The union blasted those who said all its rallies had been cancelled, saying the vast majority of them had been successful.
“In Bloemfontein, the only part of the celebration that was cancelled was the last part, where the main May Day message and the accompanying solidarity messages were to be delivered.
“It is therefore not true and quite misleading for anyone to say that the national May Day event was completely cancelled in Bloemfontein.”
Workers ‘angry’ at ANC factionalism
Cosatu said some of the disruptions at May Day rallies on Monday reflect workers’ anger toward an increasingly factionalised ANC.
The deteriorating relationship between the ANC and its alliance partners and the factionalised nature of alliance politics of late were evident at Cosatu’s main rally in Bloemfontein this week.
“It also reflects the fact that workers have reached a dead end and are angry with the factionalised state of the ANC and the dearth of leadership in the movement,” Cosatu said.
Cosatu said it was concerning that some leaders of factions within the ANC organised events to coincide with their May Day celebrations.
“There were also some crowds that were rented with the purpose to disrupt the national event in Bloemfontein.
“We condemn these reactionary acts of hooliganism and we shall raise this issue sharply when we meet with our alliance partners in the soon-to-be-convened alliance political council meeting.”
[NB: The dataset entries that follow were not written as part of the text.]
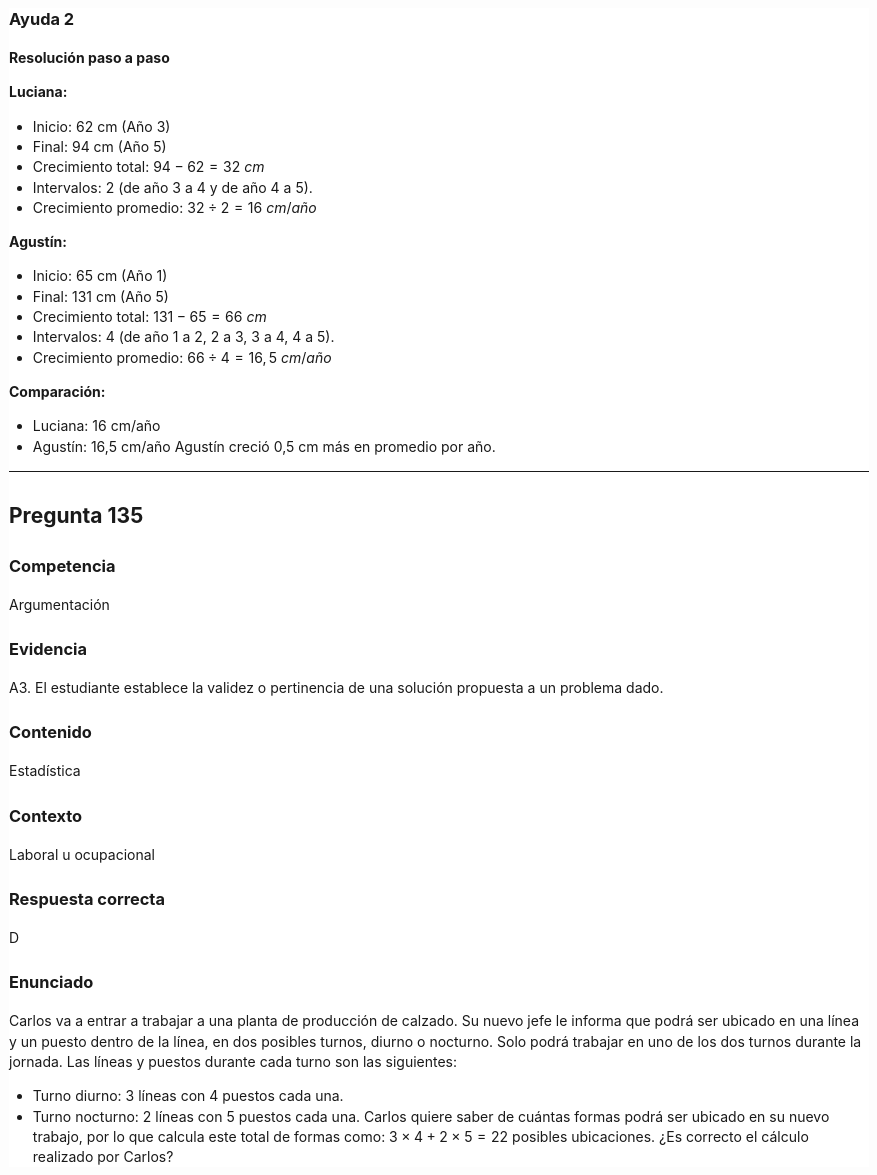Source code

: ### Ayuda 2
**Resolución paso a paso**

**Luciana:**
* Inicio: 62 cm (Año 3)
* Final: 94 cm (Año 5)
* Crecimiento total:
    $94 - 62 = 32~cm$
* Intervalos: 2 (de año 3 a 4 y de año 4 a 5).
* Crecimiento promedio:
    $32 \div 2 = 16~cm/año$

**Agustín:**
* Inicio: 65 cm (Año 1)
* Final: 131 cm (Año 5)
* Crecimiento total:
    $131 - 65 = 66~cm$
* Intervalos: 4 (de año 1 a 2, 2 a 3, 3 a 4, 4 a 5).
* Crecimiento promedio:
    $66 \div 4 = 16,5~cm/año$

**Comparación:**
* Luciana: 16 cm/año
* Agustín: 16,5 cm/año
Agustín creció 0,5 cm más en promedio por año.

---

## Pregunta 135

### Competencia
Argumentación

### Evidencia
A3. El estudiante establece la validez o pertinencia de una solución propuesta a un problema dado.

### Contenido
Estadística

### Contexto
Laboral u ocupacional

### Respuesta correcta
D

### Enunciado
Carlos va a entrar a trabajar a una planta de producción de calzado. Su nuevo jefe le informa que podrá ser ubicado en una línea y un puesto dentro de la línea, en dos posibles turnos, diurno o nocturno. Solo podrá trabajar en uno de los dos turnos durante la jornada. Las líneas y puestos durante cada turno son las siguientes:
* Turno diurno: 3 líneas con 4 puestos cada una.
* Turno nocturno: 2 líneas con 5 puestos cada una.
Carlos quiere saber de cuántas formas podrá ser ubicado en su nuevo trabajo, por lo que calcula este total de formas como: $3 \times 4 + 2 \times 5 = 22$ posibles ubicaciones.
¿Es correcto el cálculo realizado por Carlos?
Cosatu said it regrets that the alliance has reached a stage where organisational power is not used for asserting a people-centred development, but rather used to fight internal factional battles to get people elected.
They also slammed those who said the events were a result of the union publicly backing Deputy President Cyril Ramaphosa to succeed Zuma at the ANC’s elective conference in December.
“It is noticeable that the same ANC lacks the appetite to reprimand its own structures that are openly campaigning in support of Dr Nkosazana Dlamini-Zuma.
“It is these double standards and factionalised reasoning that are testing the patience of the workers and ultimately eroding the discipline and the comradeship that has united the alliance for decades.”
Workers were growing tired of the ANC government’s failure to deal honestly and decisively with issues like e-tolls, labour brokers, unemployment and retrenchments, the labour union federation argued.
Cosatu warned the ANC that workers no longer wanted to remain “enslaved in waged labour”.
It finished by saying it was an unshaken member of the alliance and would stand firm as their struggle for workers’ rights was political in nature.